16 Vacuum cleaner suction tool (suction tool)
31 Rotating brush 33 Electric motor 63 Floor surface detection means 64 Current detection means (load detection means)
65 Moving means 66 Control means 67 Notification means 68 Rotational speed detection means (load detection means)

Claims (6)

A rotary brush having an opening on the lower surface and arranged to be movable up and down, an electric motor that rotationally drives the rotary brush, a moving means that moves the rotary brush in the vertical direction, and controls the electric motor and the moving means Control means, floor surface detection means for detecting a floor surface, and load detection means for detecting a load applied to the rotating brush, wherein the control means becomes a load set in advance according to the floor surface.
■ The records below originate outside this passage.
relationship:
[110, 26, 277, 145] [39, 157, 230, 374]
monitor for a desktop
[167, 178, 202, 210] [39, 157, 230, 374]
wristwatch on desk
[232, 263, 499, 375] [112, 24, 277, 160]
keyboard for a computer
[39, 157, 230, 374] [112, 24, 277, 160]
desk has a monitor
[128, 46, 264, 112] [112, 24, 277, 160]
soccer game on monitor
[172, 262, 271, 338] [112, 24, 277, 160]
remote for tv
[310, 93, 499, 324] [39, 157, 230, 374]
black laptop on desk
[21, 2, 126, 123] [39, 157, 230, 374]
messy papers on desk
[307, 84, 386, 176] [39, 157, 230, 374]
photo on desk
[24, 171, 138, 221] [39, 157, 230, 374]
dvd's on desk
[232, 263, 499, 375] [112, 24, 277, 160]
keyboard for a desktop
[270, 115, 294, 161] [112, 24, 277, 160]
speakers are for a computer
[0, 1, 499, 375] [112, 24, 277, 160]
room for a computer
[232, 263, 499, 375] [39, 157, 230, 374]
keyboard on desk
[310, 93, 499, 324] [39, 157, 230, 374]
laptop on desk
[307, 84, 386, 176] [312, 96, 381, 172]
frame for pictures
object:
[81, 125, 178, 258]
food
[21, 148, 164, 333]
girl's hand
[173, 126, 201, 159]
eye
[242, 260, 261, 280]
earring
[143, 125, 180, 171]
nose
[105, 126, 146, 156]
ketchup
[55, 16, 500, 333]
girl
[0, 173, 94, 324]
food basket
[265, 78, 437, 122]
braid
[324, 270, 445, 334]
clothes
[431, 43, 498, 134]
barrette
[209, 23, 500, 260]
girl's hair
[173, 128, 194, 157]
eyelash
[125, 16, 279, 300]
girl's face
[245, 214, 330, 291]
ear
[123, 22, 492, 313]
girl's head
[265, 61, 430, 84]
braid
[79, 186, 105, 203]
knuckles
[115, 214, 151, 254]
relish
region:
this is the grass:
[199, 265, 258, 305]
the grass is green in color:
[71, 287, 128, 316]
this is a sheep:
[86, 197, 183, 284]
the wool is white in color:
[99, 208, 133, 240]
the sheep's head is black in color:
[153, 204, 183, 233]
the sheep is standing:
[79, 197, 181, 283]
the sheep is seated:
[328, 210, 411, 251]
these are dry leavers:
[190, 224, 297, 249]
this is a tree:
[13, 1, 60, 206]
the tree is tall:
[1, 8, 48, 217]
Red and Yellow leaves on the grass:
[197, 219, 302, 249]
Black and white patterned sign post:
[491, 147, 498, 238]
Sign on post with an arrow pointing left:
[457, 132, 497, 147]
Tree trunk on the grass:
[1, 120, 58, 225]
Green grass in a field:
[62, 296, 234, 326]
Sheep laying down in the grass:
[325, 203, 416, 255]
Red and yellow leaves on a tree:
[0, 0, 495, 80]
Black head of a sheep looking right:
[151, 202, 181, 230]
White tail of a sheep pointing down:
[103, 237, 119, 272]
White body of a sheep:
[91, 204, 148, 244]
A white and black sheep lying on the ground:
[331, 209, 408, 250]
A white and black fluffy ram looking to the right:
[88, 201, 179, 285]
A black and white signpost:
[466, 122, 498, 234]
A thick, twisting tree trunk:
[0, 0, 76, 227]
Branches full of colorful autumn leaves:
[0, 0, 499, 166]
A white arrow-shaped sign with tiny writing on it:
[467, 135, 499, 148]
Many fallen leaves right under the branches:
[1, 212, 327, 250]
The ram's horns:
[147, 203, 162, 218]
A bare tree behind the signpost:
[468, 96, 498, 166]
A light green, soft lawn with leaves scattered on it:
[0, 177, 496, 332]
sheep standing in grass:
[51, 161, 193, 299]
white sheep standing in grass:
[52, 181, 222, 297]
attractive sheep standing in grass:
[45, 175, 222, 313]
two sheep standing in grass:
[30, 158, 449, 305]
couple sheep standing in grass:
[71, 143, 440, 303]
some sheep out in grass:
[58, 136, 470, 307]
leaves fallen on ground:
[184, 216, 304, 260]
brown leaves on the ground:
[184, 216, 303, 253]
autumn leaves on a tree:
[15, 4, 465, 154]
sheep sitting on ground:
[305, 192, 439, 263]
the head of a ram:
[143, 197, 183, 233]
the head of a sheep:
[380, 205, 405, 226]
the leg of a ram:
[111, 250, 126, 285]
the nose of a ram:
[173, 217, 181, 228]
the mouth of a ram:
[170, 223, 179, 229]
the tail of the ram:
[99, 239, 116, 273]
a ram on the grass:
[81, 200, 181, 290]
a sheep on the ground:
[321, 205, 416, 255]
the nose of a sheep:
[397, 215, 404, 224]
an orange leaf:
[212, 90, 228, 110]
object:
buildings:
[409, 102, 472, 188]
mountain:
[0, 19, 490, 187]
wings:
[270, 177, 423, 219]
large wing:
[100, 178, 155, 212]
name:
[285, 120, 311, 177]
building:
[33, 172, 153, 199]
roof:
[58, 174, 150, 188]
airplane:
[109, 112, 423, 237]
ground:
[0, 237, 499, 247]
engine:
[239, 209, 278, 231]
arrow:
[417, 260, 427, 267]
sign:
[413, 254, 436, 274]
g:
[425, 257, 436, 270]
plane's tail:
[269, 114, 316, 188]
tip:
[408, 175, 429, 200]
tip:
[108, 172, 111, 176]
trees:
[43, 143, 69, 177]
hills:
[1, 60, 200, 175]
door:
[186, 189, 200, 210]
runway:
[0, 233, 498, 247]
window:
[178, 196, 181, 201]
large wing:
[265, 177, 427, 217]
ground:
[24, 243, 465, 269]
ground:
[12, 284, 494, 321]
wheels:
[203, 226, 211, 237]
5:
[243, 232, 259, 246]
Furthermore, the vacuum cleaner suction tool which changes the movement amount of the said rotating brush. The vacuum cleaner suction tool according to claim 1, wherein the load detection means is configured by current detection means for detecting a current flowing through the electric motor. The vacuum cleaner suction tool according to claim 1, wherein the load detection means is constituted by a rotation speed detection means for detecting the rotation speed of the electric motor. 4. The electric device according to claim 1, further comprising a notification unit, wherein the control unit performs notification by the notification unit when the amount of movement of the rotating brush exceeds a preset reference value. Vacuum cleaner suction tool. The vacuum cleaner suction tool according to any one of claims 1 to 4, wherein the control means stops the operation of the electric motor when the amount of movement of the rotating brush becomes equal to or greater than a preset reference value. The vacuum cleaner which has the vacuum cleaner main body which incorporates the suction tool for vacuum cleaners in any one of Claims 1-5, and the electric blower which generates a suction | inhalation wind.